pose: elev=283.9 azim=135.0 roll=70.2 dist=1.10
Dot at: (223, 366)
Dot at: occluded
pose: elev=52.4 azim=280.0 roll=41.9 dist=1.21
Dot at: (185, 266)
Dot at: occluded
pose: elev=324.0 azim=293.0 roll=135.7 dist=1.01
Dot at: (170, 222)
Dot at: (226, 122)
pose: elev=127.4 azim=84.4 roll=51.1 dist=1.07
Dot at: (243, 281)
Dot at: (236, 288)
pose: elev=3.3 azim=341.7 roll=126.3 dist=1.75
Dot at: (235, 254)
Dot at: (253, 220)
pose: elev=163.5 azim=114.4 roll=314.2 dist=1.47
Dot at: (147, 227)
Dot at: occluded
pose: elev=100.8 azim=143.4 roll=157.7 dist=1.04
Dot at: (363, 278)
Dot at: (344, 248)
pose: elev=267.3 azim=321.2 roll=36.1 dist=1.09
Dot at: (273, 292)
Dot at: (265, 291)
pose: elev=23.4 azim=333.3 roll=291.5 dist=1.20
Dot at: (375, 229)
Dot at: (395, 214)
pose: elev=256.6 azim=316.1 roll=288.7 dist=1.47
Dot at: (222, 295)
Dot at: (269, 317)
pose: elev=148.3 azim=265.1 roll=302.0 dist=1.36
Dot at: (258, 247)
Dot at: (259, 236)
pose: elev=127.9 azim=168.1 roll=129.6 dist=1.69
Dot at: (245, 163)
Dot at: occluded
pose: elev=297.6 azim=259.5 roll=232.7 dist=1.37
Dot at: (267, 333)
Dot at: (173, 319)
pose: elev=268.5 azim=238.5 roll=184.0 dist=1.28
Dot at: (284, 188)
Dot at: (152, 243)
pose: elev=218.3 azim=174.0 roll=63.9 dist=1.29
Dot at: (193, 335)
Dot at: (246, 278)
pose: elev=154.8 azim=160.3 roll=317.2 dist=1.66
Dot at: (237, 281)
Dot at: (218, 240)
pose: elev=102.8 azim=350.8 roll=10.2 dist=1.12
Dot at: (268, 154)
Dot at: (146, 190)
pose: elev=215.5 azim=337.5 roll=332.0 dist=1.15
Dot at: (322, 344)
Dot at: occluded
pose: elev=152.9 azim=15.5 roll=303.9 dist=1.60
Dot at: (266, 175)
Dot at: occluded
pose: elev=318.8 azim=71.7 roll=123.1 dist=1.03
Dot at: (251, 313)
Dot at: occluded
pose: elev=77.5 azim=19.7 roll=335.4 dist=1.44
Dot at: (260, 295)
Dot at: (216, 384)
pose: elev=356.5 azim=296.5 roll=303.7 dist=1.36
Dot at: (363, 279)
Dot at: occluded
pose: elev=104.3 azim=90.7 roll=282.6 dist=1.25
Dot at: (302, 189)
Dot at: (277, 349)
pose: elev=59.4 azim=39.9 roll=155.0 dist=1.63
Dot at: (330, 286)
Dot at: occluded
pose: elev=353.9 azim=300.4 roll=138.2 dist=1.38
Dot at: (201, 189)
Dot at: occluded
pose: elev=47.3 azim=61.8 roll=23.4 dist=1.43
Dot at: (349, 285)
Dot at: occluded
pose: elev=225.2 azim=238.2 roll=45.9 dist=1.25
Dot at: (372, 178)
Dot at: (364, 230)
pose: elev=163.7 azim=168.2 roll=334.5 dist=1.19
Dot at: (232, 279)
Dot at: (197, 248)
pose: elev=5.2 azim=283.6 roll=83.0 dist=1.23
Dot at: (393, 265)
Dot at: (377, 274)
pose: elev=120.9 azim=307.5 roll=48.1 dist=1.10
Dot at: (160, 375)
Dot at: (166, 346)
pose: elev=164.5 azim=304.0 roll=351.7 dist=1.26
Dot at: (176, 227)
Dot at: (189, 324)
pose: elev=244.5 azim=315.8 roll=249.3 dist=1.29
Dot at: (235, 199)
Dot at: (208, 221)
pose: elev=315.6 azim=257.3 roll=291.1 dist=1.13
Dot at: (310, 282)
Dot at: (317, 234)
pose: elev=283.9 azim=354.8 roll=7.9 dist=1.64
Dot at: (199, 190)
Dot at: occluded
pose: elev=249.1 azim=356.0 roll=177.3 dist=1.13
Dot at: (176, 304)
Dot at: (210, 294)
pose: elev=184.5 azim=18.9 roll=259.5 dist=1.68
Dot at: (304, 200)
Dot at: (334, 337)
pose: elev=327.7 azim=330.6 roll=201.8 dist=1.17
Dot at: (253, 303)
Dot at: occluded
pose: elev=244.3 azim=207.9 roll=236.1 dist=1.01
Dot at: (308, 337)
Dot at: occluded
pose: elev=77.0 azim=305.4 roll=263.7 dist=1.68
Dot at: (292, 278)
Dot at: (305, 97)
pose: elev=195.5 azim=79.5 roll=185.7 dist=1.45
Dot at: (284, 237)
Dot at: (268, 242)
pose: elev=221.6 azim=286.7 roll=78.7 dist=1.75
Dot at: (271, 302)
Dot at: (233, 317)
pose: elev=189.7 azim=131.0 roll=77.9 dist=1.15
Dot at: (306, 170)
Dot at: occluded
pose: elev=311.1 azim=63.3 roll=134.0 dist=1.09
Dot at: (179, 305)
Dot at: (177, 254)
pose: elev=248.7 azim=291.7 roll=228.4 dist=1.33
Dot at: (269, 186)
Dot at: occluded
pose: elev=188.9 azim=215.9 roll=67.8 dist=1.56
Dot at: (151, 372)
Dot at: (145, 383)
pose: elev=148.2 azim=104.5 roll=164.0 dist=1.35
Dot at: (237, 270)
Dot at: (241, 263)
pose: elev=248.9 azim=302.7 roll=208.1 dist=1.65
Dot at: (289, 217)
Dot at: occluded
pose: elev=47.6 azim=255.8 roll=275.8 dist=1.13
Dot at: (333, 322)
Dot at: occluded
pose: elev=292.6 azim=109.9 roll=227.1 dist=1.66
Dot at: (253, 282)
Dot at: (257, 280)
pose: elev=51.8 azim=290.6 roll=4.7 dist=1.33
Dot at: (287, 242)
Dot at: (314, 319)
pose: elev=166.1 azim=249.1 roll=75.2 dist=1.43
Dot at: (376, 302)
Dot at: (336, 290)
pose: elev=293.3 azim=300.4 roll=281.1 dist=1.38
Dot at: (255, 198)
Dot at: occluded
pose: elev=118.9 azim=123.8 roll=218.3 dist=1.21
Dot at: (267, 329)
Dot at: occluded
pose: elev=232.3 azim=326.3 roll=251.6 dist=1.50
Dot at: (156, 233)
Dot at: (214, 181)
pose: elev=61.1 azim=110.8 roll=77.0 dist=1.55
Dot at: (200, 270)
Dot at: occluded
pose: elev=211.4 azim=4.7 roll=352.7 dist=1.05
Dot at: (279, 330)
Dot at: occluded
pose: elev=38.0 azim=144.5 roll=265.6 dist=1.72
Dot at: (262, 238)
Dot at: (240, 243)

▸ **Your task**: Please copy every one of the lines above with no changes.

▸ **Result for this exercise**:
pose: elev=283.9 azim=135.0 roll=70.2 dist=1.10
Dot at: (223, 366)
Dot at: occluded
pose: elev=52.4 azim=280.0 roll=41.9 dist=1.21
Dot at: (185, 266)
Dot at: occluded
pose: elev=324.0 azim=293.0 roll=135.7 dist=1.01
Dot at: (170, 222)
Dot at: (226, 122)
pose: elev=127.4 azim=84.4 roll=51.1 dist=1.07
Dot at: (243, 281)
Dot at: (236, 288)
pose: elev=3.3 azim=341.7 roll=126.3 dist=1.75
Dot at: (235, 254)
Dot at: (253, 220)
pose: elev=163.5 azim=114.4 roll=314.2 dist=1.47
Dot at: (147, 227)
Dot at: occluded
pose: elev=100.8 azim=143.4 roll=157.7 dist=1.04
Dot at: (363, 278)
Dot at: (344, 248)
pose: elev=267.3 azim=321.2 roll=36.1 dist=1.09
Dot at: (273, 292)
Dot at: (265, 291)
pose: elev=23.4 azim=333.3 roll=291.5 dist=1.20
Dot at: (375, 229)
Dot at: (395, 214)
pose: elev=256.6 azim=316.1 roll=288.7 dist=1.47
Dot at: (222, 295)
Dot at: (269, 317)
pose: elev=148.3 azim=265.1 roll=302.0 dist=1.36
Dot at: (258, 247)
Dot at: (259, 236)
pose: elev=127.9 azim=168.1 roll=129.6 dist=1.69
Dot at: (245, 163)
Dot at: occluded
pose: elev=297.6 azim=259.5 roll=232.7 dist=1.37
Dot at: (267, 333)
Dot at: (173, 319)
pose: elev=268.5 azim=238.5 roll=184.0 dist=1.28
Dot at: (284, 188)
Dot at: (152, 243)
pose: elev=218.3 azim=174.0 roll=63.9 dist=1.29
Dot at: (193, 335)
Dot at: (246, 278)
pose: elev=154.8 azim=160.3 roll=317.2 dist=1.66
Dot at: (237, 281)
Dot at: (218, 240)
pose: elev=102.8 azim=350.8 roll=10.2 dist=1.12
Dot at: (268, 154)
Dot at: (146, 190)
pose: elev=215.5 azim=337.5 roll=332.0 dist=1.15
Dot at: (322, 344)
Dot at: occluded
pose: elev=152.9 azim=15.5 roll=303.9 dist=1.60
Dot at: (266, 175)
Dot at: occluded
pose: elev=318.8 azim=71.7 roll=123.1 dist=1.03
Dot at: (251, 313)
Dot at: occluded
pose: elev=77.5 azim=19.7 roll=335.4 dist=1.44
Dot at: (260, 295)
Dot at: (216, 384)
pose: elev=356.5 azim=296.5 roll=303.7 dist=1.36
Dot at: (363, 279)
Dot at: occluded
pose: elev=104.3 azim=90.7 roll=282.6 dist=1.25
Dot at: (302, 189)
Dot at: (277, 349)
pose: elev=59.4 azim=39.9 roll=155.0 dist=1.63
Dot at: (330, 286)
Dot at: occluded
pose: elev=353.9 azim=300.4 roll=138.2 dist=1.38
Dot at: (201, 189)
Dot at: occluded
pose: elev=47.3 azim=61.8 roll=23.4 dist=1.43
Dot at: (349, 285)
Dot at: occluded
pose: elev=225.2 azim=238.2 roll=45.9 dist=1.25
Dot at: (372, 178)
Dot at: (364, 230)
pose: elev=163.7 azim=168.2 roll=334.5 dist=1.19
Dot at: (232, 279)
Dot at: (197, 248)
pose: elev=5.2 azim=283.6 roll=83.0 dist=1.23
Dot at: (393, 265)
Dot at: (377, 274)
pose: elev=120.9 azim=307.5 roll=48.1 dist=1.10
Dot at: (160, 375)
Dot at: (166, 346)
pose: elev=164.5 azim=304.0 roll=351.7 dist=1.26
Dot at: (176, 227)
Dot at: (189, 324)
pose: elev=244.5 azim=315.8 roll=249.3 dist=1.29
Dot at: (235, 199)
Dot at: (208, 221)
pose: elev=315.6 azim=257.3 roll=291.1 dist=1.13
Dot at: (310, 282)
Dot at: (317, 234)
pose: elev=283.9 azim=354.8 roll=7.9 dist=1.64
Dot at: (199, 190)
Dot at: occluded
pose: elev=249.1 azim=356.0 roll=177.3 dist=1.13
Dot at: (176, 304)
Dot at: (210, 294)
pose: elev=184.5 azim=18.9 roll=259.5 dist=1.68
Dot at: (304, 200)
Dot at: (334, 337)
pose: elev=327.7 azim=330.6 roll=201.8 dist=1.17
Dot at: (253, 303)
Dot at: occluded
pose: elev=244.3 azim=207.9 roll=236.1 dist=1.01
Dot at: (308, 337)
Dot at: occluded
pose: elev=77.0 azim=305.4 roll=263.7 dist=1.68
Dot at: (292, 278)
Dot at: (305, 97)
pose: elev=195.5 azim=79.5 roll=185.7 dist=1.45
Dot at: (284, 237)
Dot at: (268, 242)
pose: elev=221.6 azim=286.7 roll=78.7 dist=1.75
Dot at: (271, 302)
Dot at: (233, 317)
pose: elev=189.7 azim=131.0 roll=77.9 dist=1.15
Dot at: (306, 170)
Dot at: occluded
pose: elev=311.1 azim=63.3 roll=134.0 dist=1.09
Dot at: (179, 305)
Dot at: (177, 254)
pose: elev=248.7 azim=291.7 roll=228.4 dist=1.33
Dot at: (269, 186)
Dot at: occluded
pose: elev=188.9 azim=215.9 roll=67.8 dist=1.56
Dot at: (151, 372)
Dot at: (145, 383)
pose: elev=148.2 azim=104.5 roll=164.0 dist=1.35
Dot at: (237, 270)
Dot at: (241, 263)
pose: elev=248.9 azim=302.7 roll=208.1 dist=1.65
Dot at: (289, 217)
Dot at: occluded
pose: elev=47.6 azim=255.8 roll=275.8 dist=1.13
Dot at: (333, 322)
Dot at: occluded
pose: elev=292.6 azim=109.9 roll=227.1 dist=1.66
Dot at: (253, 282)
Dot at: (257, 280)
pose: elev=51.8 azim=290.6 roll=4.7 dist=1.33
Dot at: (287, 242)
Dot at: (314, 319)
pose: elev=166.1 azim=249.1 roll=75.2 dist=1.43
Dot at: (376, 302)
Dot at: (336, 290)
pose: elev=293.3 azim=300.4 roll=281.1 dist=1.38
Dot at: (255, 198)
Dot at: occluded
pose: elev=118.9 azim=123.8 roll=218.3 dist=1.21
Dot at: (267, 329)
Dot at: occluded
pose: elev=232.3 azim=326.3 roll=251.6 dist=1.50
Dot at: (156, 233)
Dot at: (214, 181)
pose: elev=61.1 azim=110.8 roll=77.0 dist=1.55
Dot at: (200, 270)
Dot at: occluded
pose: elev=211.4 azim=4.7 roll=352.7 dist=1.05
Dot at: (279, 330)
Dot at: occluded
pose: elev=38.0 azim=144.5 roll=265.6 dist=1.72
Dot at: (262, 238)
Dot at: (240, 243)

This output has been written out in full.